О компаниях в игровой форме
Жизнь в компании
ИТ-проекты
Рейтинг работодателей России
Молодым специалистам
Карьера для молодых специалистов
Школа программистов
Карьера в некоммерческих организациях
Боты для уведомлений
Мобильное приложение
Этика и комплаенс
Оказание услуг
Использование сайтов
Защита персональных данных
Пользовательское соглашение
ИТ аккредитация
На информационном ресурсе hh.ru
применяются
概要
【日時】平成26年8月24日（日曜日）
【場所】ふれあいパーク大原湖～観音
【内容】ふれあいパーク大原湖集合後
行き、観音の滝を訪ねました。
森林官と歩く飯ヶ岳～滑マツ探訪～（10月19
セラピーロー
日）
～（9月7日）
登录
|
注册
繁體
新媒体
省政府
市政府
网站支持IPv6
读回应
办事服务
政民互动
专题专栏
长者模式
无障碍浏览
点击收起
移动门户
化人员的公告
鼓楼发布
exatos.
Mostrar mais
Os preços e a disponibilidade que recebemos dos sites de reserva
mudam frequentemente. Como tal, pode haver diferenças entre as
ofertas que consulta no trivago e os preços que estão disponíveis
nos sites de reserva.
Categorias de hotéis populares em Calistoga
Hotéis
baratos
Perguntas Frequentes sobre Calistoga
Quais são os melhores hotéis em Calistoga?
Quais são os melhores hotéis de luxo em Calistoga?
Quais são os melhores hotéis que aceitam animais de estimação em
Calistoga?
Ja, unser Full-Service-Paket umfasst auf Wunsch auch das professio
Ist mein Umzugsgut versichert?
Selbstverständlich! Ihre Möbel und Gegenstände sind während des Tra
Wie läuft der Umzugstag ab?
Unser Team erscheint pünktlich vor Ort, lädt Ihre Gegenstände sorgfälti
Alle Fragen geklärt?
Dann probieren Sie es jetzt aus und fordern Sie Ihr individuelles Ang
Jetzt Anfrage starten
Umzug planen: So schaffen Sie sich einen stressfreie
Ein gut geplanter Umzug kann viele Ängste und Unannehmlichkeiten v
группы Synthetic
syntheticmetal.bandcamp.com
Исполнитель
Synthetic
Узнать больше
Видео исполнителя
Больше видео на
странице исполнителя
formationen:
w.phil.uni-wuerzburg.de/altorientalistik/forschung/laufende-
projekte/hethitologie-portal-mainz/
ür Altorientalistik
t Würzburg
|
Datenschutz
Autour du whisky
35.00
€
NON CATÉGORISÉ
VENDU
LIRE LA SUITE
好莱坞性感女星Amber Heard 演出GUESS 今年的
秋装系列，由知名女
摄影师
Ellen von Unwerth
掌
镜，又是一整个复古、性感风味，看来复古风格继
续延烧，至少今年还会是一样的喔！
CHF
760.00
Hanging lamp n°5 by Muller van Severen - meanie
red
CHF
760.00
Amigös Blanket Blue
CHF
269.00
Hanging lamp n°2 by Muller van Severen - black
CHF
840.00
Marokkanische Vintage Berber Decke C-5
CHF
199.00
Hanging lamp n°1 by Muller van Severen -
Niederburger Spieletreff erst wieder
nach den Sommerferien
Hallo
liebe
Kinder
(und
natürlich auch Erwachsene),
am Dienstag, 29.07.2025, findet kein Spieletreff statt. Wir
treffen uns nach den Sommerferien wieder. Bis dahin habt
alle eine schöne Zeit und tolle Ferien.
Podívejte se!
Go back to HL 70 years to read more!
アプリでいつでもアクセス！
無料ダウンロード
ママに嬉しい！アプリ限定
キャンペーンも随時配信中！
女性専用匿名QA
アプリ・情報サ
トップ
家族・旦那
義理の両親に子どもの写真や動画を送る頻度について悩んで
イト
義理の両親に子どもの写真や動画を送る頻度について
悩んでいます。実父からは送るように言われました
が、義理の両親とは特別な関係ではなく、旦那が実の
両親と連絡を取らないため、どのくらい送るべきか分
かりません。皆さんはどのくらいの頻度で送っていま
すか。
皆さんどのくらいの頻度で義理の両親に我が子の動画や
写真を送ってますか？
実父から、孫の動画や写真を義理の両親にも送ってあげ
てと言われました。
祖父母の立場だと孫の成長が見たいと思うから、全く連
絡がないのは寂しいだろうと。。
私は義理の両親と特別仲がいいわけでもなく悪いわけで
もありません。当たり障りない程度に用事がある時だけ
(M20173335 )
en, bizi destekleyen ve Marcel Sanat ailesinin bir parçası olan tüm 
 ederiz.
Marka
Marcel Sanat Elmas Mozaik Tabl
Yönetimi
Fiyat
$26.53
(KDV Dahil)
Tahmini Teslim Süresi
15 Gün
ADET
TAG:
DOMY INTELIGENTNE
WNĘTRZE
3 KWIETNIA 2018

● ● ● ● ● ● ●

▸ Exercise directions
Could you copy out the data in full, exactly as it is written?

▸ Result for this exercise
О компаниях в игровой форме
Жизнь в компании
ИТ-проекты
Рейтинг работодателей России
Молодым специалистам
Карьера для молодых специалистов
Школа программистов
Карьера в некоммерческих организациях
Боты для уведомлений
Мобильное приложение
Этика и комплаенс
Оказание услуг
Использование сайтов
Защита персональных данных
Пользовательское соглашение
ИТ аккредитация
На информационном ресурсе hh.ru
применяются
概要
【日時】平成26年8月24日（日曜日）
【場所】ふれあいパーク大原湖～観音
【内容】ふれあいパーク大原湖集合後
行き、観音の滝を訪ねました。
森林官と歩く飯ヶ岳～滑マツ探訪～（10月19
セラピーロー
日）
～（9月7日）
登录
|
注册
繁體
新媒体
省政府
市政府
网站支持IPv6
读回应
办事服务
政民互动
专题专栏
长者模式
无障碍浏览
点击收起
移动门户
化人员的公告
鼓楼发布
exatos.
Mostrar mais
Os preços e a disponibilidade que recebemos dos sites de reserva
mudam frequentemente. Como tal, pode haver diferenças entre as
ofertas que consulta no trivago e os preços que estão disponíveis
nos sites de reserva.
Categorias de hotéis populares em Calistoga
Hotéis
baratos
Perguntas Frequentes sobre Calistoga
Quais são os melhores hotéis em Calistoga?
Quais são os melhores hotéis de luxo em Calistoga?
Quais são os melhores hotéis que aceitam animais de estimação em
Calistoga?
Ja, unser Full-Service-Paket umfasst auf Wunsch auch das professio
Ist mein Umzugsgut versichert?
Selbstverständlich! Ihre Möbel und Gegenstände sind während des Tra
Wie läuft der Umzugstag ab?
Unser Team erscheint pünktlich vor Ort, lädt Ihre Gegenstände sorgfälti
Alle Fragen geklärt?
Dann probieren Sie es jetzt aus und fordern Sie Ihr individuelles Ang
Jetzt Anfrage starten
Umzug planen: So schaffen Sie sich einen stressfreie
Ein gut geplanter Umzug kann viele Ängste und Unannehmlichkeiten v
группы Synthetic
syntheticmetal.bandcamp.com
Исполнитель
Synthetic
Узнать больше
Видео исполнителя
Больше видео на
странице исполнителя
formationen:
w.phil.uni-wuerzburg.de/altorientalistik/forschung/laufende-
projekte/hethitologie-portal-mainz/
ür Altorientalistik
t Würzburg
|
Datenschutz
Autour du whisky
35.00
€
NON CATÉGORISÉ
VENDU
LIRE LA SUITE
好莱坞性感女星Amber Heard 演出GUESS 今年的
秋装系列，由知名女
摄影师
Ellen von Unwerth
掌
镜，又是一整个复古、性感风味，看来复古风格继
续延烧，至少今年还会是一样的喔！
CHF
760.00
Hanging lamp n°5 by Muller van Severen - meanie
red
CHF
760.00
Amigös Blanket Blue
CHF
269.00
Hanging lamp n°2 by Muller van Severen - black
CHF
840.00
Marokkanische Vintage Berber Decke C-5
CHF
199.00
Hanging lamp n°1 by Muller van Severen -
Niederburger Spieletreff erst wieder
nach den Sommerferien
Hallo
liebe
Kinder
(und
natürlich auch Erwachsene),
am Dienstag, 29.07.2025, findet kein Spieletreff statt. Wir
treffen uns nach den Sommerferien wieder. Bis dahin habt
alle eine schöne Zeit und tolle Ferien.
Podívejte se!
Go back to HL 70 years to read more!
アプリでいつでもアクセス！
無料ダウンロード
ママに嬉しい！アプリ限定
キャンペーンも随時配信中！
女性専用匿名QA
アプリ・情報サ
トップ
家族・旦那
義理の両親に子どもの写真や動画を送る頻度について悩んで
イト
義理の両親に子どもの写真や動画を送る頻度について
悩んでいます。実父からは送るように言われました
が、義理の両親とは特別な関係ではなく、旦那が実の
両親と連絡を取らないため、どのくらい送るべきか分
かりません。皆さんはどのくらいの頻度で送っていま
すか。
皆さんどのくらいの頻度で義理の両親に我が子の動画や
写真を送ってますか？
実父から、孫の動画や写真を義理の両親にも送ってあげ
てと言われました。
祖父母の立場だと孫の成長が見たいと思うから、全く連
絡がないのは寂しいだろうと。。
私は義理の両親と特別仲がいいわけでもなく悪いわけで
もありません。当たり障りない程度に用事がある時だけ
(M20173335 )
en, bizi destekleyen ve Marcel Sanat ailesinin bir parçası olan tüm 
 ederiz.
Marka
Marcel Sanat Elmas Mozaik Tabl
Yönetimi
Fiyat
$26.53
(KDV Dahil)
Tahmini Teslim Süresi
15 Gün
ADET
TAG:
DOMY INTELIGENTNE
WNĘTRZE
3 KWIETNIA 2018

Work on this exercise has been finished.